■ EXERCISE DESCRIPTION: Copy out the lines from the one containing "and end times." through the one containing "-- they overlap.", substituting "Give" for "State" and leaving everything else the same.

■ RECORDS SHOWN:
[start]
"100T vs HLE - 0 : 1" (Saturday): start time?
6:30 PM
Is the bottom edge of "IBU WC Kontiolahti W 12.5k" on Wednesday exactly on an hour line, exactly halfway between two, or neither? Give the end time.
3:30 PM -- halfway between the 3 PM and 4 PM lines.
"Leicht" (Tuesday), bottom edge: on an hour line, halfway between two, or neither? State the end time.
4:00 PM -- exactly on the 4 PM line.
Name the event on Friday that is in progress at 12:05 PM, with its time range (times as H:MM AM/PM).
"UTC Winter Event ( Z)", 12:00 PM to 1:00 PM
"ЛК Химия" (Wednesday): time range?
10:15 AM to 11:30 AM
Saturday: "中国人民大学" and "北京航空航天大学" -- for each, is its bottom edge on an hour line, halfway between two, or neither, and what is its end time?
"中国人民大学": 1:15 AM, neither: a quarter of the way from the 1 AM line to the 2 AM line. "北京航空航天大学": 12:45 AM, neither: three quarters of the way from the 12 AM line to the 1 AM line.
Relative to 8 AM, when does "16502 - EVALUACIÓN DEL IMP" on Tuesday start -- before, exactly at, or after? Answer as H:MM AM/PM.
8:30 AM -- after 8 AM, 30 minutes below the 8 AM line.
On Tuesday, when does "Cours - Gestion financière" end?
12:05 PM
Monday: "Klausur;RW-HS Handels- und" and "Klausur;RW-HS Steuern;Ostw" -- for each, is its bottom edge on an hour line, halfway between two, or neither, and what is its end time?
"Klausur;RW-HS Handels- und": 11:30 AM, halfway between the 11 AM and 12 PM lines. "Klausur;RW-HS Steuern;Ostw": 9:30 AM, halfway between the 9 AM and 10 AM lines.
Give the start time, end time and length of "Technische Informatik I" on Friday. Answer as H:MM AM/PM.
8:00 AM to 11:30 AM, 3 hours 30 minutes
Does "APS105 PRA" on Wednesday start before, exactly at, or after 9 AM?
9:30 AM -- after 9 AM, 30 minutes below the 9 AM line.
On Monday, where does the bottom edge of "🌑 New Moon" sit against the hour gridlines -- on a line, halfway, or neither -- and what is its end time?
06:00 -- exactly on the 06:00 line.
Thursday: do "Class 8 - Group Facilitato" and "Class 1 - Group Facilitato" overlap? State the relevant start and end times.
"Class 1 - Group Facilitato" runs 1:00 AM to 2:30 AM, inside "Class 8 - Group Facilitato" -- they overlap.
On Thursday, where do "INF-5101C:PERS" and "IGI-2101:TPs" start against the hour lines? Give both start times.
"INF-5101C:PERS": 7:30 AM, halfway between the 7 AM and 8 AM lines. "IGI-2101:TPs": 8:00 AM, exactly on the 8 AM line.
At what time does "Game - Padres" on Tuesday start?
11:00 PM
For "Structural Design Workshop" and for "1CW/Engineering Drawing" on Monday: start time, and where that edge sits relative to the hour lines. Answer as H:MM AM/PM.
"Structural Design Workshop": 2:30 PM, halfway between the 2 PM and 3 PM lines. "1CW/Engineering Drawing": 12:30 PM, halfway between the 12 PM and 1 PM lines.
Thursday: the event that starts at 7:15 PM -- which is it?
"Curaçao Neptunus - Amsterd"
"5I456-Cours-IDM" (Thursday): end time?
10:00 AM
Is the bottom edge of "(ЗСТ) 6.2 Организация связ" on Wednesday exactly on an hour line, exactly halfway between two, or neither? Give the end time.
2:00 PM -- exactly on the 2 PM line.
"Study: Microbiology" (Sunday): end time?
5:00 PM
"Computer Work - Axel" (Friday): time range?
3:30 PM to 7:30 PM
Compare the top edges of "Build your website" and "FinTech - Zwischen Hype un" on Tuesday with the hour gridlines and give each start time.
[end]
■ RESPONSE TO THE TASK:
Thursday: do "Class 8 - Group Facilitato" and "Class 1 - Group Facilitato" overlap? Give the relevant start and end times.
"Class 1 - Group Facilitato" runs 1:00 AM to 2:30 AM, inside "Class 8 - Group Facilitato" -- they overlap.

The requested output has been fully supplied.